Нечай разогнул спину и расправил плечи.

Боярин спешился и кинул поводья кому-то из дворовых.

– Это опять ты? – спросил он устало, с легкой, снисходительной улыбкой на губах.

– Это я, боярин, – кивнул Нечай и почувствовал, будто изнутри его толкает какая-то сила: чужая сила. И держать плечи расправленными не так тяжело, как показалось сперва.

– Уйди отсюда, – Туча Ярославич едва не рассмеялся.

Нечай покачал головой:

– Это – мое. Подойди и возьми, если сможешь.

– Кондрашка! – оглянулся Туча Ярославич, – убери его с дороги. Он портит нам крестный ход.

Сила и злость застили глаза: наверное, Нечай убил бы всякого, кто попробовал приблизиться. Кондрашка вышел вперед, посмотрел на Нечая, почесал в затылке и в испуге шагнул обратно.

– Зарубит же… – он пожал плечами.

Нечай медленно кивнул.

– Позволь-ка мне, Туча Ярославич… – вздохнул Гаврила, спешился и кинул шубу Кондрашке на руки, – нечего людей зря подставлять. Я и один с ним справлюсь.

– Нет уж, отец Гавриил… – усмехнулся боярин, – знаю я тебя, и чего ты добиваешься, я тоже знаю…

– И что? – Гаврила улыбнулся широко и цинично, – тебе не нравится такой исход?

– Да какого лешего вы с ним возитесь! – выкрикнул из-за Афонькиной спины Некрас, – вязать его, и дело с концом.

– Давай, вяжи, – прошипел Нечай сквозь зубы, – начинай…

Афонька растерянно смотрел то на боярина, то на расстригу, то оглядывался за спину, помахивая кадилом – он явно не знал, что делать и что говорить. Туча Ярославич, несмотря на уверенную усмешку на губах, тоже посматривал нерешительно, словно напряженно думал о чем-то своем.

– Боярин, – вполголоса сказал Гаврила, заметив его замешательство, – мы еле-еле мужиков успокоили, а тут опять? Это, между прочим, мятеж и смута…
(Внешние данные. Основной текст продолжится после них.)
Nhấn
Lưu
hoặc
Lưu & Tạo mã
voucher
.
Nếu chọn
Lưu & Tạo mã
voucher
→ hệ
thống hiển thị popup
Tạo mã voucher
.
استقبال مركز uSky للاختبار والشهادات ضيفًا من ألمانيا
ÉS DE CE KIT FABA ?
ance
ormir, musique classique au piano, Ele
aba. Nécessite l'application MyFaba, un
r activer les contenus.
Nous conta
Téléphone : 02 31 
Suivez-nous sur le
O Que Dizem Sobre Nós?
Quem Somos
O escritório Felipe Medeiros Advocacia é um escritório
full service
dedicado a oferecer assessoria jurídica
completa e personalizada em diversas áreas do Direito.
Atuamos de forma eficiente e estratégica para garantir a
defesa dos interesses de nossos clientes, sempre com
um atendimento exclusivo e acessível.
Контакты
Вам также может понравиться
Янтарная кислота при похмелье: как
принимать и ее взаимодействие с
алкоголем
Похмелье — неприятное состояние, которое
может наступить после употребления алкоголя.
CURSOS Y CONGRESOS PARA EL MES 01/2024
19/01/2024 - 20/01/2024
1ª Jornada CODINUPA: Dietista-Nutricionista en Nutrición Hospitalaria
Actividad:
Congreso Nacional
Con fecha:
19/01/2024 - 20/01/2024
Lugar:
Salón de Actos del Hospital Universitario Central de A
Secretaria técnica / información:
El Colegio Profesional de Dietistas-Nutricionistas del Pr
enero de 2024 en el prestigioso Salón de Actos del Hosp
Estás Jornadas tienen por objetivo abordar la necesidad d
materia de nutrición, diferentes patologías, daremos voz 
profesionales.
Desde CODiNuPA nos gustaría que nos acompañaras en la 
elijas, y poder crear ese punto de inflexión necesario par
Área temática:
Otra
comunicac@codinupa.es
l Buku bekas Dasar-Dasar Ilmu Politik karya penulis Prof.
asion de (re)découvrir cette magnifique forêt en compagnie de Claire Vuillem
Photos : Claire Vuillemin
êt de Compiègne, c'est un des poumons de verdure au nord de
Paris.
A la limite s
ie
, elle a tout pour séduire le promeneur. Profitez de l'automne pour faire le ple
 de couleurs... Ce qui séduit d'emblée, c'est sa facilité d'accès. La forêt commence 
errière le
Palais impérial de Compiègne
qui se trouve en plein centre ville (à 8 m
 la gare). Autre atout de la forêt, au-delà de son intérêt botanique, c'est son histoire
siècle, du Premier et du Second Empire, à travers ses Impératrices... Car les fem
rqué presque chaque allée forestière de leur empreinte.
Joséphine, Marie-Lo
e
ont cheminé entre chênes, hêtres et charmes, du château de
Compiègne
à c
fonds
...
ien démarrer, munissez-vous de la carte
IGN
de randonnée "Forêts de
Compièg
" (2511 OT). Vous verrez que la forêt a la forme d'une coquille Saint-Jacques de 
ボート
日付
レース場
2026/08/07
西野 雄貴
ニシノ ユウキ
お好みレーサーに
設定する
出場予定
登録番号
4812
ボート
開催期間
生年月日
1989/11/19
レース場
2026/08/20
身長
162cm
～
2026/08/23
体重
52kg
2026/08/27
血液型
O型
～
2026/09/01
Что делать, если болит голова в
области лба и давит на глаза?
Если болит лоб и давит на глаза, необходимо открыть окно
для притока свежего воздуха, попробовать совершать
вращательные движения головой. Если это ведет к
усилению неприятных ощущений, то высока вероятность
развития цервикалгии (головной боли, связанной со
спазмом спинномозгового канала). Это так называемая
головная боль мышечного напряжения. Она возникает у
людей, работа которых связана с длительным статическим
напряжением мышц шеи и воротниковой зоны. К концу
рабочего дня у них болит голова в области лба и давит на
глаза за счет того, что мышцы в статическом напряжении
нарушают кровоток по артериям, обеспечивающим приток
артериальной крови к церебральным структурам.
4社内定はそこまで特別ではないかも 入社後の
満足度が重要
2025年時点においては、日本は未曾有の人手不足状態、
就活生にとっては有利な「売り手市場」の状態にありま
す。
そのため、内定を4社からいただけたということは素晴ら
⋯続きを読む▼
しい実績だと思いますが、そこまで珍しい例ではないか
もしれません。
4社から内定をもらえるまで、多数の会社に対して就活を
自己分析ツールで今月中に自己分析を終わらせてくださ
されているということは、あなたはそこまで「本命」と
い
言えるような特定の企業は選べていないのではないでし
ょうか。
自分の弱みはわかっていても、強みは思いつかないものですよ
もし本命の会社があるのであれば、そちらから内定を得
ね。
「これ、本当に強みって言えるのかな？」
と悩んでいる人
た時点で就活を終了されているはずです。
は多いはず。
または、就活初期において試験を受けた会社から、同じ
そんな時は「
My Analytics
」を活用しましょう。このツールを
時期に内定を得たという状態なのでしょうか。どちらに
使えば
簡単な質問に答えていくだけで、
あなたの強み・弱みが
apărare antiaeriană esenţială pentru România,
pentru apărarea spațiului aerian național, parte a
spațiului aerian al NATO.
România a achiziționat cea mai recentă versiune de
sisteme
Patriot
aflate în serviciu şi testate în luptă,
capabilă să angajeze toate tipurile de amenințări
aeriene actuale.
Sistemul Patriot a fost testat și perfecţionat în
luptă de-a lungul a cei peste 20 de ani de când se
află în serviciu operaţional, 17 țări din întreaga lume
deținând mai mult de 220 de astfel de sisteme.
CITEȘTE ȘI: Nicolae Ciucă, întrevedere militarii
Туча Ярославич помолчал, пожевал губами и посмотрел себе под ноги.

– Вяжите его, – махнул он рукой дворовым, – ну? Он же еле на ногах стоит, чего испугались-то? Топора, что ли?

– Не делай этого, боярин, – Нечай сузил глаза и покачал головой, – не трогай истукана…



– Сатану защищаешь, – неуверенно фыркнул Афонька.

Туча Ярославич коротко глянул на него, обернувшись, и Афонька прикусил язык.

– Вяжите, сказал…

Дворовые нерешительно подались вперед, но тут вмешался Гаврила:

– Да обходите его со всех сторон, куда на рожон-то прете!

– Как дети малые, – плюнул Некрас и вышел из-за спины попа, – пошли, мужики!

– Может, не надо, а? – спросил кто-то из задних рядов, – пусть его стоит этот идол. Кому мешает-то?

– Правда, боярин, – уверенно подхватил второй, – велика беда!

– Я говорю: мятеж и смута! – плюнул Гаврила, – разойдитесь все!

– Гаврила, – угрожающе качнул головой Туча Ярославич, – только посмей!

– Да ладно, – Гаврила закатал рукава, – все нормально будет, не волнуйся так. А вы обходите его, окружайте!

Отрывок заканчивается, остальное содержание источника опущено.